The French seemed aware of some of the Paris attackers in advance, but likely had no access to the plotting and planning in Belgium. France employs federal intelligence and investigative resources against terrorists, whereas Belgium uses a local law enforcement approach. Larger European nations like Britain, France, and Germany have experience and dedicated resources for counterterrorism investigations — but their powers stop at international borders. Meanwhile, smaller European nations — Belgium, the Netherlands, and Denmark in particular — are almost starting from scratch. They previously had little need for robust counterterrorism capabilities, but the Syrian war has forced their hand. Now these countries are home to surprisingly high concentrations of young men who have left to join the Islamic State on the battlefield, and now bring back with them Islamic State ideology, battlefield training, and a resolve to do harm. Unlike the United States, which has employed an increasingly counterterrorism-focused FBI alongside vast spending on international intelligence from the CIA and National Security Agency since 9/11, the European Union lacks a coordinated security entity with the breadth, capability, and authority necessary to impede today’s networked terrorists roaming the continent. European investigators can’t seamlessly hop borders and apply the best counterterrorism assets where they are desperately needed.

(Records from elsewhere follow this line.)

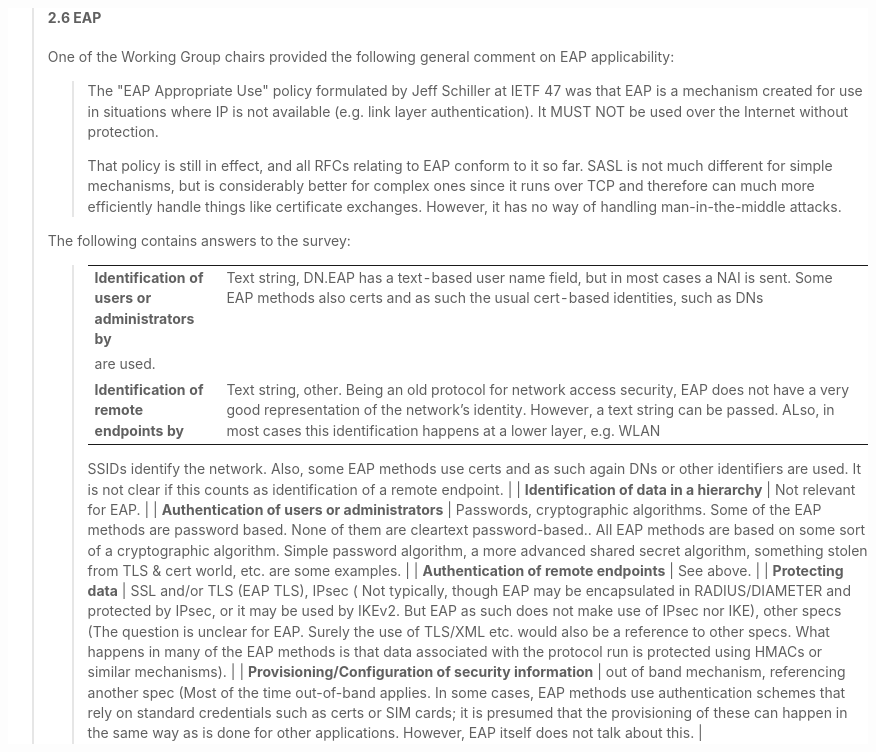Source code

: > #### 2.6 EAP
> 
> 
> One of the Working Group chairs provided the following general comment on EAP applicability: 
> 
> 
> 
> > 
> > The "EAP Appropriate Use" policy formulated by Jeff Schiller at IETF 47 was that EAP is a mechanism created for use in situations where IP is not available (e.g. link layer authentication). It MUST NOT be used over the Internet without protection. 
> > 
> > 
> > That policy is still in effect, and all RFCs relating to EAP conform to it so far. SASL is not much different for simple mechanisms, but is considerably better for complex ones since it runs over TCP and therefore can much more efficiently handle things like certificate exchanges. However, it has no way of handling man-in-the-middle attacks. 
> > 
> > 
> > 
> 
> 
> The following contains answers to the survey: 
> 
> 
> 
> > 
> > 
> > 
> > |  |  |
> > | --- | --- |
> > | **Identification of users or administrators by** | Text string, DN.EAP has a text-based user name field, but in most cases a NAI is sent. Some EAP methods also certs and as such the usual cert-based identities, such as DNs
> >  are used. |
> > | **Identification of remote endpoints by** | Text string, other. Being an old protocol for network access security, EAP does not have a very good representation of the network’s identity. However, a text string can be passed. ALso, in most cases this identification happens at a lower layer, e.g. WLAN
> > SSIDs identify the network. Also, some EAP methods use certs and as such again DNs
> >  or other identifiers are used. It is not clear if this counts as identification of a remote endpoint. |
> > | **Identification of data in a hierarchy** | Not relevant for EAP. |
> > | **Authentication of users or administrators** | Passwords, cryptographic algorithms. Some of the EAP methods are password based. None of them are cleartext password-based.. All EAP methods are based on some sort of a cryptographic algorithm. Simple password algorithm, a more advanced shared secret algorithm, something stolen from TLS & cert world, etc. are some examples. |
> > | **Authentication of remote endpoints** | See above. |
> > | **Protecting data** | SSL and/or TLS (EAP TLS), IPsec ( Not typically, though EAP may be encapsulated in RADIUS/DIAMETER and protected by IPsec, or it may be used by IKEv2. But EAP as such does not make use of IPsec nor IKE), other specs (The question is unclear for EAP. Surely the use of TLS/XML etc. would also be a reference to other specs. What happens in many of the EAP methods is that data associated with the protocol run is protected using
> > HMACs or similar mechanisms). |
> > | **Provisioning/Configuration of security information** | out of band mechanism, referencing another spec (Most of the time out-of-band applies. In some cases, EAP methods use authentication schemes that rely on standard credentials such as certs
> >  or SIM cards; it is presumed that the provisioning of these can happen in the same way as is done for other applications. However, EAP itself does not talk about this. |
> > 
> > 
> > 
> 
> 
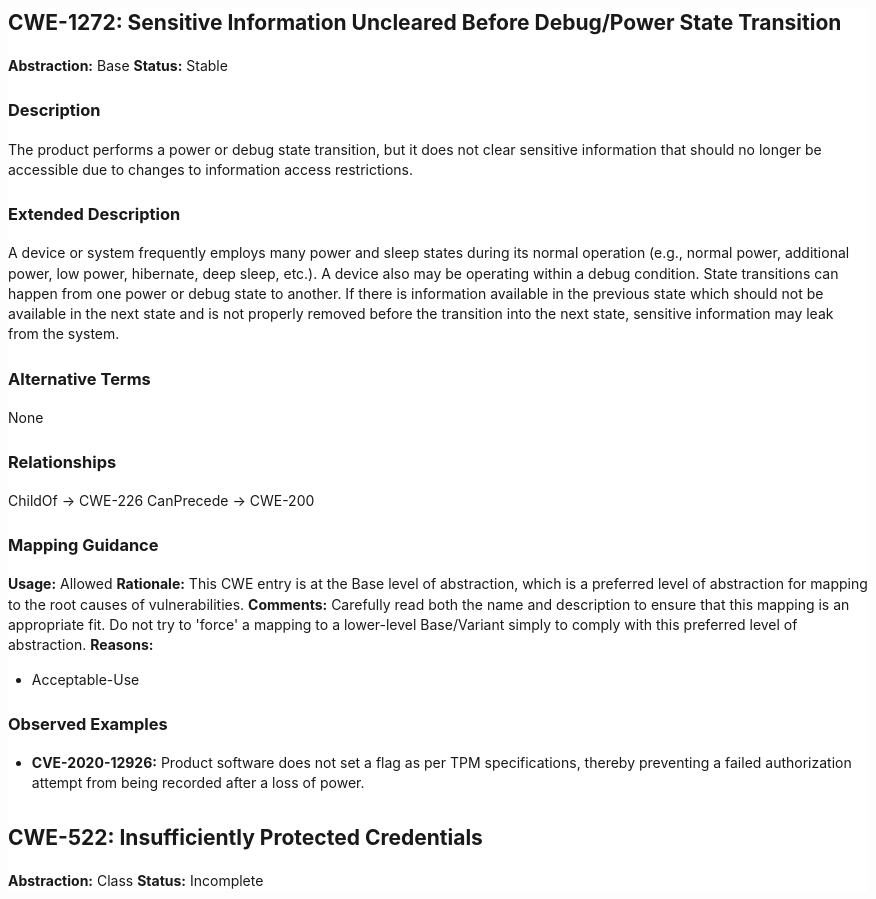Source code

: 


## CWE-1272: Sensitive Information Uncleared Before Debug/Power State Transition
**Abstraction:** Base
**Status:** Stable

### Description
The product performs a power or debug state transition, but it does not clear sensitive information that should no longer be accessible due to changes to information access restrictions.

### Extended Description


A device or system frequently employs many power and sleep states during its normal operation (e.g., normal power, additional power, low power, hibernate, deep sleep, etc.). A device also may be operating within a debug condition. State transitions can happen from one power or debug state to another. If there is information available in the previous state which should not be available in the next state and is not properly removed before the transition into the next state, sensitive information may leak from the system.


### Alternative Terms
None

### Relationships
ChildOf -> CWE-226
CanPrecede -> CWE-200

### Mapping Guidance
**Usage:** Allowed
**Rationale:** This CWE entry is at the Base level of abstraction, which is a preferred level of abstraction for mapping to the root causes of vulnerabilities.
**Comments:** Carefully read both the name and description to ensure that this mapping is an appropriate fit. Do not try to 'force' a mapping to a lower-level Base/Variant simply to comply with this preferred level of abstraction.
**Reasons:**
- Acceptable-Use



### Observed Examples
- **CVE-2020-12926:** Product software does not set a flag as per TPM specifications, thereby preventing a failed authorization attempt from being recorded after a loss of power.




## CWE-522: Insufficiently Protected Credentials
**Abstraction:** Class
**Status:** Incomplete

But while the Islamic State may be gloating over the Brussels attack, it will lose ground in the coming months as the coalition seems poised to retake Mosul in Iraq and Kurdish forces might push for the Islamic State’s capital of Raqqa, Syria. To survive, it must seek new targets for its fighters and new successes to sustain its brand. Future attacks in Europe aren’t a possibility — they’re a likelihood. This week’s Brussels bombings may have consumed the final remnants of the Paris network, but the Islamic State’s success in these two cities will surely inspire continental copycats. With several intelligence failures under its belt, Europe’s patchwork of counterterrorist agencies must rebound — sharing intelligence, capacity, and capability — or Europe’s cities will again be littered with the blood of innocents.